Infringement Suit Won’t Hold Up New Dance Game

     (CN) – A federal judge refused to halt the November release of OG International’s “Get Up and Dance” video game, finding that a French gaming competitor has so far failed to support copyright-infringement claims.
     France-based Ubisoft released its game, “Just Dance,” in November 2009.
     On Oct. 7, UK-based OG International and its subsidiary, O-Games, filed a complaint for declaratory relief, asking a federal judge to rule that its upcoming game, “Get Up and Dance,” does not infringe on Ubisoft’s products.
     Ubisoft countered with a demand for an injunction and temporary restraining order, saying the upcoming video game violates its copyright and trade dress rights. It says OG’s game copies two key components of “Just Dance” – the avatar representing the player and the dancing “instructor.”
     While U.S. District Judge Charles Breyer agreed that there are some similarities between the avatars in each game, he said Ubisoft did not clearly demonstrate “a likelihood that they are substantially similar – particularly given the functional reasons for some of the choices, such as the use of white skin.”
     During the game-making process, live dancers are filmed against a green screen, and the dancers’ faces are painted with heavy white makeup to mitigate shadows and hide perspiration, as well as to create a more striking contrast against the black background, according to OG’s declaration.
     With regard to the dancing “instructor,” which is represented by a stick figure, Breyer said the claim is not likely to succeed, “given that the stick-figure instructors are entitled only to thin protection, that other similar games use very similar instructors, and that they are not virtually identical.”
     The court also rejected Ubisoft’s claims that the company would be irreparably harmed by OG’s product, which has a retail price that is $10 less than “Just Dance.”

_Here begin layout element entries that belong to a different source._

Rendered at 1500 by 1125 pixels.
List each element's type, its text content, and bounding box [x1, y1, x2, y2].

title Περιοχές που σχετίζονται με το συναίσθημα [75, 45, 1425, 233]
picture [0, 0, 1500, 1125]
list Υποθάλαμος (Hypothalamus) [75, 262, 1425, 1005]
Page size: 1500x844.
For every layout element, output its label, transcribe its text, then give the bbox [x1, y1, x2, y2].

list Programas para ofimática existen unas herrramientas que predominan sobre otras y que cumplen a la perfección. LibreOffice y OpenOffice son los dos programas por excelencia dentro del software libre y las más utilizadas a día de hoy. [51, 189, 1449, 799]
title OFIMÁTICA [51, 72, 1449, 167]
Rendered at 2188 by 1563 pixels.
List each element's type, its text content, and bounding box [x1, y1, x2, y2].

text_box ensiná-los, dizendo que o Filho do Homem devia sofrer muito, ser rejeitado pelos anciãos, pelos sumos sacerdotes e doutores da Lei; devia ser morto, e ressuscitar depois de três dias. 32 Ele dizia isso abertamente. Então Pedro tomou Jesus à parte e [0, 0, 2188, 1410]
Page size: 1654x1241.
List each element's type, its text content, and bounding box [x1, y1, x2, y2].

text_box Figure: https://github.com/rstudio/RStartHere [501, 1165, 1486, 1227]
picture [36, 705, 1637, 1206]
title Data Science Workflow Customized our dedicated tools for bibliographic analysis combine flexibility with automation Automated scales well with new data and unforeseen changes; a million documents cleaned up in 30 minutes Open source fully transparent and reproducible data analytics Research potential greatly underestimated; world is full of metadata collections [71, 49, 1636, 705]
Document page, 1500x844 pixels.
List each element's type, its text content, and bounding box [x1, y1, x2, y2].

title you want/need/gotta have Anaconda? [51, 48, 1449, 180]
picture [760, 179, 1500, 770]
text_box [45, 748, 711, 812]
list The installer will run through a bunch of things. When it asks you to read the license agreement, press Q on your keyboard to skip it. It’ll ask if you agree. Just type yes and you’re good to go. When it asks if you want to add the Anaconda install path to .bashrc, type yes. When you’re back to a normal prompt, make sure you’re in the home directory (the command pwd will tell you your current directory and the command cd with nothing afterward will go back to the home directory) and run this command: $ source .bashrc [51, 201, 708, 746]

     Ubisoft is the third-largest independent video game publisher in the United States, selling hundreds of millions of games from 20 different franchises in its 25-year history. By contrast, OG’s best-selling game has sold 78,000 copies.
     The company has no direct accounts with any major game retailers and employs nine people worldwide.
     “Get Up and Dance” is scheduled for release in the UK on Nov. 4 and the United States on Nov. 8.